--- begin ---

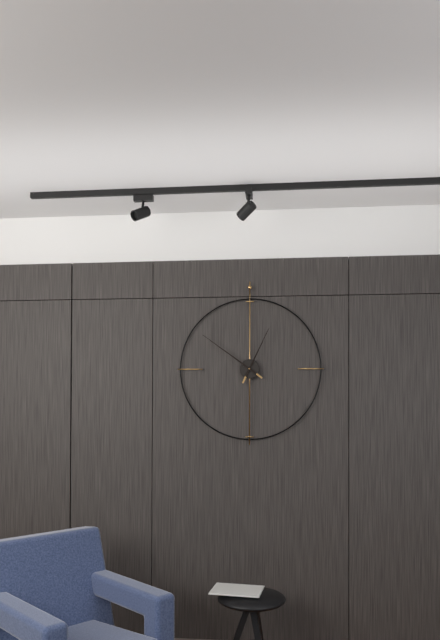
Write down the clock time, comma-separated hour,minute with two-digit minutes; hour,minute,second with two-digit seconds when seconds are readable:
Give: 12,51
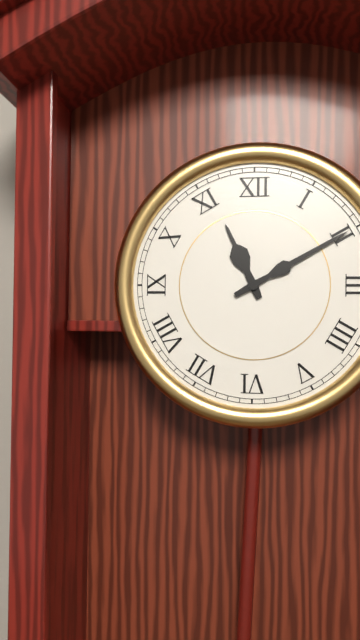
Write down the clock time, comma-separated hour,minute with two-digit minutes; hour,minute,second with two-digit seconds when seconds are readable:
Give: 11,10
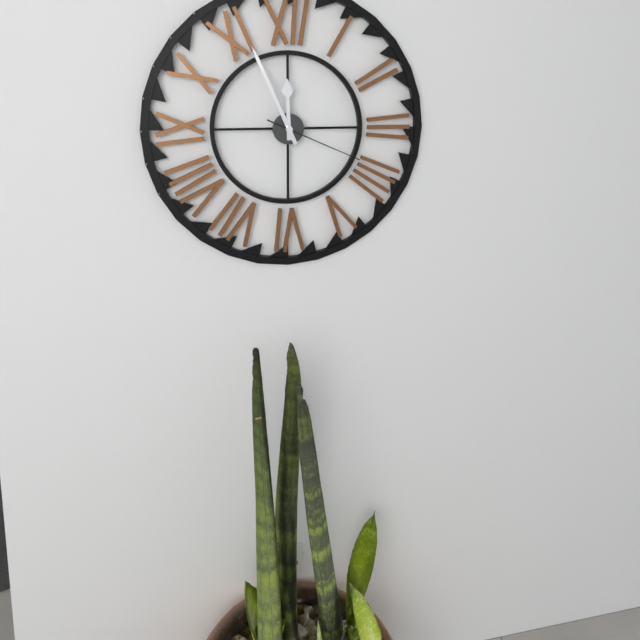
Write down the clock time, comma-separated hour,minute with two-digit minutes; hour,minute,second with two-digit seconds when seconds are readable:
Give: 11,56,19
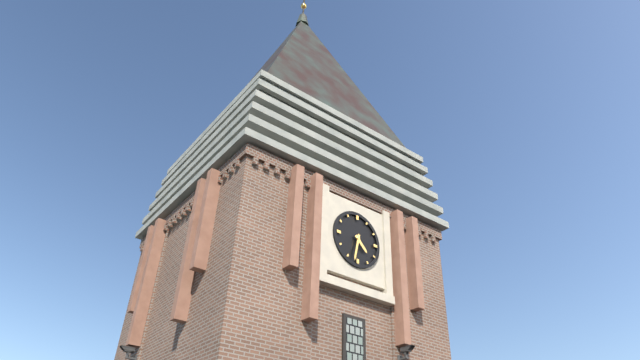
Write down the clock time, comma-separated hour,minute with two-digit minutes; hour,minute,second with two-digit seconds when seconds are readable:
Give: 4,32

--- end ---

Reproduce every line of the four items above word for word, but omit the pictures.

- _Task answer_
Write down the clock time, comma-separated hour,minute with two-digit minutes; hour,minute,second with two-digit seconds when seconds are readable:
Give: 12,51
Write down the clock time, comma-separated hour,minute with two-digit minutes; hour,minute,second with two-digit seconds when seconds are readable:
Give: 11,10
Write down the clock time, comma-separated hour,minute with two-digit minutes; hour,minute,second with two-digit seconds when seconds are readable:
Give: 11,56,19
Write down the clock time, comma-separated hour,minute with two-digit minutes; hour,minute,second with two-digit seconds when seconds are readable:
Give: 4,32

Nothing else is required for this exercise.